→ **What you are asked to do**
Reproduce the stretch of rows from the line containing "right wrist: (335, 232, -52)" through the line containing "right ankle: (266, 356, -6)", replacing "hip" with "hip joint" and leaving everything else unchanged.
◆ ◆ ◆ ◆
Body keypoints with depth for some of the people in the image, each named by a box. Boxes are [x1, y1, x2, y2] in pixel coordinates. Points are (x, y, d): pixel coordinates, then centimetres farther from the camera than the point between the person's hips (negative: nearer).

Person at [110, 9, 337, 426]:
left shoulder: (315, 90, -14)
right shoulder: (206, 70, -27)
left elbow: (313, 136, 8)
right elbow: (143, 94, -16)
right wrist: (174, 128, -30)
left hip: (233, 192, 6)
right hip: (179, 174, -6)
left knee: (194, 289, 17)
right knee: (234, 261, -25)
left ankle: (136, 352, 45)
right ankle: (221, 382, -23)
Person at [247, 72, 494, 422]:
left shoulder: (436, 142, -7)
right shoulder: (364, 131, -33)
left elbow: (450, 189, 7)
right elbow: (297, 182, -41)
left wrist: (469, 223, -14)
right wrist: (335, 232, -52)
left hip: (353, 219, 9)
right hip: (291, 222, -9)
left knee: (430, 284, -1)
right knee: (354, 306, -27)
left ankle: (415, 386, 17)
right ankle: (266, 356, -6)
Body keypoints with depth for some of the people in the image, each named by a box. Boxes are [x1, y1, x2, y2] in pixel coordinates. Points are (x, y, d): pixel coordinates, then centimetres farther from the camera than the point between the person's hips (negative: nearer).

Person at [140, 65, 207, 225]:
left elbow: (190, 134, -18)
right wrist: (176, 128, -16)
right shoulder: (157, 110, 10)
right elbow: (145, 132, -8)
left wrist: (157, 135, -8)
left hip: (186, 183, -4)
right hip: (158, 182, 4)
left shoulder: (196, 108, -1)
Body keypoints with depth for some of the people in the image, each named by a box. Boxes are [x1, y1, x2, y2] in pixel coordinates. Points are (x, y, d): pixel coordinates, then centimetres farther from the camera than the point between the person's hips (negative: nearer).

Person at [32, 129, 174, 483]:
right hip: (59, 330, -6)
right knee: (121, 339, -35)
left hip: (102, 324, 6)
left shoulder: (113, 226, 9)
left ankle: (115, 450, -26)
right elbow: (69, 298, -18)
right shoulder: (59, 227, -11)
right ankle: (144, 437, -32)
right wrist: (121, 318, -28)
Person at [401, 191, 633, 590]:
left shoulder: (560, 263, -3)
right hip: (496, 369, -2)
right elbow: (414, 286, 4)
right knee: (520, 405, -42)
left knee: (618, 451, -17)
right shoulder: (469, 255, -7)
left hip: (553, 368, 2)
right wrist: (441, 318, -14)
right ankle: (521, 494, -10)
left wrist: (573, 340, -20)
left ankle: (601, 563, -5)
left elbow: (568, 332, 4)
◆ ◆ ◆ ◆
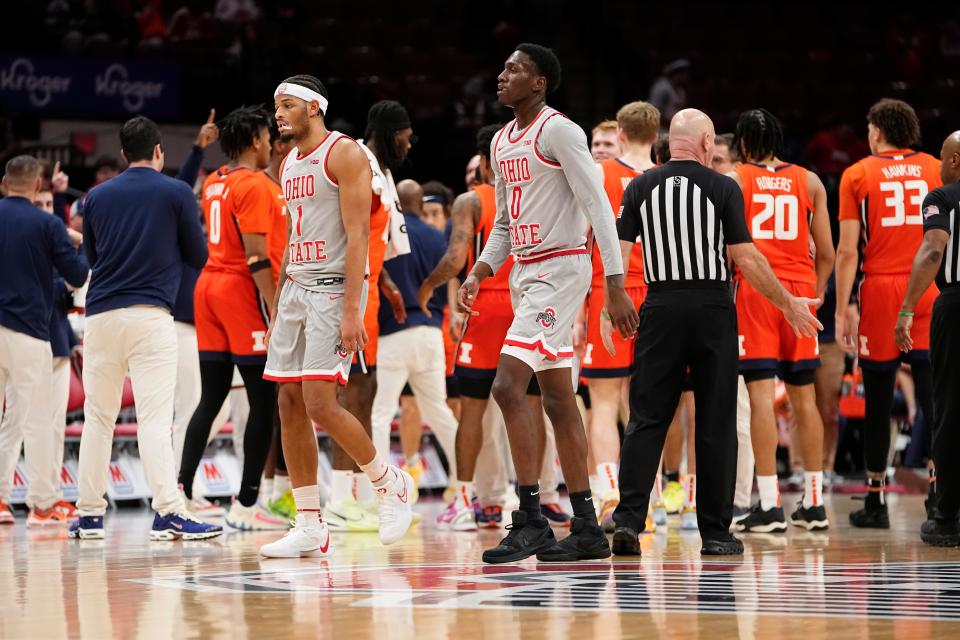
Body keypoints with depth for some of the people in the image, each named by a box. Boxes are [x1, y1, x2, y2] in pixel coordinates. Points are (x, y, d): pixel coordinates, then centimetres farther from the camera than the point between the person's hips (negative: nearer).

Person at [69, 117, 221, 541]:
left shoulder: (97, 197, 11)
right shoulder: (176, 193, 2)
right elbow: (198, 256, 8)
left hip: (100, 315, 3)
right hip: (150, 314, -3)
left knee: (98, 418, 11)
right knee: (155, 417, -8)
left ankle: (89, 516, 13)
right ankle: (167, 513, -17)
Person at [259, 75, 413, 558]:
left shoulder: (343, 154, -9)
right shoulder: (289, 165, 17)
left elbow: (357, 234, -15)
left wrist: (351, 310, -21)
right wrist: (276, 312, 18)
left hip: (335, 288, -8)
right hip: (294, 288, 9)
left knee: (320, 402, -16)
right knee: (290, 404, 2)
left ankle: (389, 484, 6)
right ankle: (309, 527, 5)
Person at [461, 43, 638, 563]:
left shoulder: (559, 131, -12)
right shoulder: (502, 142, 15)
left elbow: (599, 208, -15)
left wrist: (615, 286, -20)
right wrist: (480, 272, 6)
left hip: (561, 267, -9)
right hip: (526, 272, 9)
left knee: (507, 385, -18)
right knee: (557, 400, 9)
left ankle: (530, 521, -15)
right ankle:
◆ ◆ ◆ ◆
→ **Task solution**
right wrist: (335, 232, -52)
left hip joint: (353, 219, 9)
right hip joint: (291, 222, -9)
left knee: (430, 284, -1)
right knee: (354, 306, -27)
left ankle: (415, 386, 17)
right ankle: (266, 356, -6)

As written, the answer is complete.